TASK PROMPT → In the material below, find every line containing the string "name" and return it.

---------------

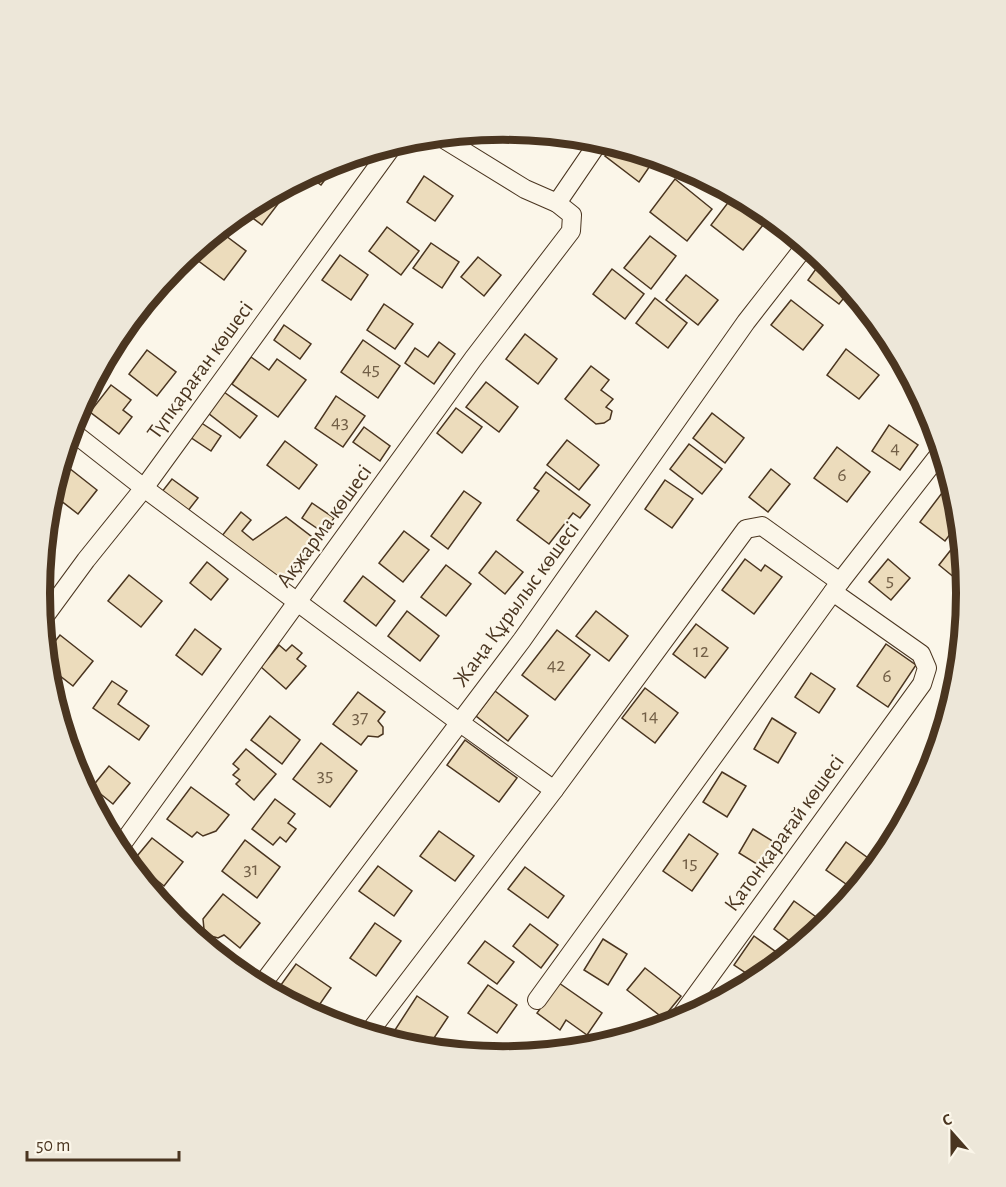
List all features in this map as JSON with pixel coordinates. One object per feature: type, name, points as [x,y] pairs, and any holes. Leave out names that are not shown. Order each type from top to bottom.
[{"type":"street","points":[[451,143],[525,189],[557,202],[593,149]]},
{"type":"street","name":"Түпқараған көшесі","points":[[50,609],[144,488],[386,155]]},
{"type":"street","name":"Ақжарма көшесі","points":[[124,842],[473,359],[572,231],[572,215],[557,202]]},
{"type":"street","name":"Жаңа Құрылыс көшесі","points":[[265,980],[522,640],[746,322],[801,252]]},
{"type":"street","points":[[78,436],[144,488],[554,790]]},
{"type":"street","points":[[537,1000],[837,587],[936,459]]},
{"type":"street","points":[[372,1028],[554,790],[746,529],[762,526],[837,587]]},
{"type":"street","name":"Қатонқарағай көшесі","points":[[687,1008],[922,684],[927,668],[921,654],[837,587]]},
{"type":"building","points":[[607,152],[651,165],[639,182],[605,156]]},
{"type":"building","points":[[328,175],[321,185],[315,181]]},
{"type":"building","points":[[424,176],[453,196],[435,221],[407,202]]},
{"type":"building","points":[[675,179],[712,209],[687,241],[650,212]]},
{"type":"building","points":[[283,197],[262,225],[250,216]]},
{"type":"building","points":[[729,201],[763,225],[743,250],[711,225]]},
{"type":"building","points":[[387,227],[419,251],[401,275],[369,251]]},
{"type":"building","points":[[225,235],[246,251],[224,280],[197,260]]},
{"type":"building","points":[[650,236],[676,256],[651,289],[624,268]]},
{"type":"building","points":[[431,243],[459,262],[442,288],[413,268]]},
{"type":"building","points":[[340,255],[368,275],[351,300],[322,280]]},
{"type":"building","points":[[478,257],[501,275],[484,296],[461,277]]},
{"type":"building","points":[[817,267],[846,296],[839,304],[808,280]]},
{"type":"building","points":[[612,269],[644,294],[625,319],[593,294]]},
{"type":"building","points":[[686,275],[718,300],[698,325],[666,300]]},
{"type":"building","points":[[655,298],[687,323],[668,348],[636,323]]},
{"type":"building","points":[[791,300],[823,325],[803,350],[771,325]]},
{"type":"building","points":[[384,304],[413,324],[395,349],[367,330]]},
{"type":"building","points":[[284,325],[311,344],[300,359],[274,340]]},
{"type":"building","points":[[525,334],[557,359],[538,384],[506,359]]},
{"type":"building","points":[[363,340],[400,366],[378,398],[341,372]]},
{"type":"building","points":[[439,342],[455,354],[434,384],[405,363],[415,348],[428,357]]},
{"type":"building","points":[[846,349],[879,375],[859,399],[827,375]]},
{"type":"building","points":[[147,350],[176,372],[157,396],[129,374]]},
{"type":"building","points":[[251,357],[269,370],[277,359],[306,380],[278,417],[232,384]]},
{"type":"building","points":[[591,366],[609,380],[601,390],[613,399],[606,407],[612,411],[610,419],[604,423],[596,424],[565,399]]},
{"type":"building","points":[[486,382],[518,407],[499,432],[466,407]]},
{"type":"building","points":[[111,385],[131,400],[123,410],[132,417],[119,434],[90,412]]},
{"type":"building","points":[[224,392],[257,416],[240,438],[208,413]]},
{"type":"building","points":[[336,396],[365,416],[343,447],[315,428]]},
{"type":"building","points":[[456,408],[482,427],[462,453],[437,433]]},
{"type":"building","points":[[712,413],[744,438],[725,463],[693,438]]},
{"type":"building","points":[[200,422],[221,436],[211,451],[190,437]]},
{"type":"building","points":[[889,425],[918,445],[900,470],[872,451]]},
{"type":"building","points":[[364,427],[390,446],[380,461],[353,442]]},
{"type":"building","points":[[567,440],[599,465],[579,490],[547,465]]},
{"type":"building","points":[[285,441],[317,465],[299,489],[267,465]]},
{"type":"building","points":[[689,444],[722,469],[702,494],[670,469]]},
{"type":"building","points":[[837,447],[870,472],[847,502],[814,478]]},
{"type":"building","points":[[69,468],[97,490],[78,514],[59,499]]},
{"type":"building","points":[[771,469],[790,484],[768,512],[749,497]]},
{"type":"building","points":[[546,472],[590,505],[580,518],[573,513],[549,544],[517,520],[539,491],[534,488]]},
{"type":"building","points":[[172,479],[198,498],[187,512],[161,493]]},
{"type":"building","points":[[665,480],[693,499],[672,528],[645,509]]},
{"type":"building","points":[[944,490],[952,531],[945,541],[920,522]]},
{"type":"building","points":[[464,491],[481,503],[448,549],[431,536]]},
{"type":"building","points":[[312,503],[334,518],[324,533],[302,518]]},
{"type":"building","points":[[241,512],[251,520],[242,531],[253,540],[286,517],[316,540],[282,584],[221,537]]},
{"type":"building","points":[[404,531],[429,550],[403,582],[379,563]]},
{"type":"building","points":[[954,546],[956,579],[939,565]]},
{"type":"building","points":[[496,551],[523,572],[505,594],[479,573]]},
{"type":"building","points":[[745,559],[761,571],[765,565],[782,577],[754,614],[722,590]]},
{"type":"building","points":[[888,559],[910,578],[891,600],[869,582]]},
{"type":"building","points":[[207,562],[228,579],[211,600],[190,583]]},
{"type":"building","points":[[446,565],[471,584],[446,616],[421,597]]},
{"type":"building","points":[[129,575],[162,601],[141,627],[108,601]]},
{"type":"building","points":[[363,576],[395,601],[376,626],[344,601]]},
{"type":"building","points":[[407,611],[439,636],[420,661],[388,636]]},
{"type":"building","points":[[596,611],[628,636],[609,661],[576,636]]},
{"type":"building","points":[[696,624],[728,648],[705,678],[673,654]]},
{"type":"building","points":[[195,629],[221,649],[202,675],[176,655]]},
{"type":"building","points":[[557,630],[590,655],[555,700],[522,675]]},
{"type":"building","points":[[60,635],[93,661],[73,686],[56,673],[52,645]]},
{"type":"building","points":[[886,644],[916,665],[888,707],[857,686]]},
{"type":"building","points":[[279,645],[286,651],[292,645],[302,653],[297,659],[306,666],[286,689],[261,667]]},
{"type":"building","points":[[811,673],[835,689],[819,713],[795,697]]},
{"type":"building","points":[[112,681],[127,691],[118,704],[149,726],[139,740],[93,708]]},
{"type":"building","points":[[645,688],[678,713],[655,743],[622,718]]},
{"type":"building","points":[[495,691],[528,716],[508,741],[476,716]]},
{"type":"building","points":[[358,692],[385,712],[378,721],[383,727],[383,734],[378,737],[368,736],[361,745],[333,724]]},
{"type":"building","points":[[270,716],[300,740],[282,764],[251,740]]},
{"type":"building","points":[[772,718],[796,733],[778,763],[754,749]]},
{"type":"building","points":[[465,740],[517,778],[499,802],[447,765]]},
{"type":"building","points":[[321,743],[357,771],[330,807],[293,779]]},
{"type":"building","points":[[246,749],[276,774],[254,800],[236,784],[240,780],[233,775],[239,769],[233,764]]},
{"type":"building","points":[[109,766],[130,783],[113,804],[93,786]]},
{"type":"building","points":[[722,772],[746,786],[727,817],[703,802]]},
{"type":"building","points":[[191,787],[229,815],[216,831],[203,836],[197,832],[192,837],[167,819]]},
{"type":"building","points":[[275,799],[295,814],[288,823],[296,829],[286,842],[280,837],[273,845],[252,829]]},
{"type":"building","points":[[753,829],[779,845],[765,869],[739,853]]},
{"type":"building","points":[[439,831],[474,856],[455,881],[420,856]]},
{"type":"building","points":[[689,834],[718,854],[692,891],[663,871]]},
{"type":"building","points":[[152,838],[183,862],[164,886],[142,868],[135,858]]},
{"type":"building","points":[[245,840],[280,867],[257,898],[222,871]]},
{"type":"building","points":[[846,842],[870,859],[849,886],[826,870]]},
{"type":"building","points":[[378,866],[412,891],[394,916],[359,891]]},
{"type":"building","points":[[525,867],[564,896],[548,918],[508,889]]},
{"type":"building","points":[[223,894],[260,923],[240,948],[224,935],[218,938],[211,936],[204,929],[203,919]]},
{"type":"building","points":[[794,901],[819,919],[792,942],[774,929]]},
{"type":"building","points":[[375,923],[401,941],[376,976],[350,958]]},
{"type":"building","points":[[530,924],[558,945],[541,968],[513,946]]},
{"type":"building","points":[[754,936],[778,954],[749,975],[734,965]]},
{"type":"building","points":[[603,939],[627,954],[608,985],[584,970]]},
{"type":"building","points":[[485,941],[514,962],[497,984],[468,963]]},
{"type":"building","points":[[296,964],[331,988],[318,1007],[279,988]]},
{"type":"building","points":[[645,968],[681,996],[663,1018],[627,990]]},
{"type":"building","points":[[559,983],[602,1013],[587,1035],[566,1020],[560,1030],[537,1013]]},
{"type":"building","points":[[488,985],[517,1005],[497,1033],[468,1013]]},
{"type":"building","points":[[417,996],[448,1017],[432,1041],[393,1033]]}]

---------------

REPLY →
List all features in this map as JSON with pixel coordinates. One object per feature: type, name, points as [x,y] pairs, and any holes. Leave out names that are not shown. Order each type from top to bottom.
{"type":"street","name":"Түпқараған көшесі","points":[[50,609],[144,488],[386,155]]},
{"type":"street","name":"Ақжарма көшесі","points":[[124,842],[473,359],[572,231],[572,215],[557,202]]},
{"type":"street","name":"Жаңа Құрылыс көшесі","points":[[265,980],[522,640],[746,322],[801,252]]},
{"type":"street","name":"Қатонқарағай көшесі","points":[[687,1008],[922,684],[927,668],[921,654],[837,587]]},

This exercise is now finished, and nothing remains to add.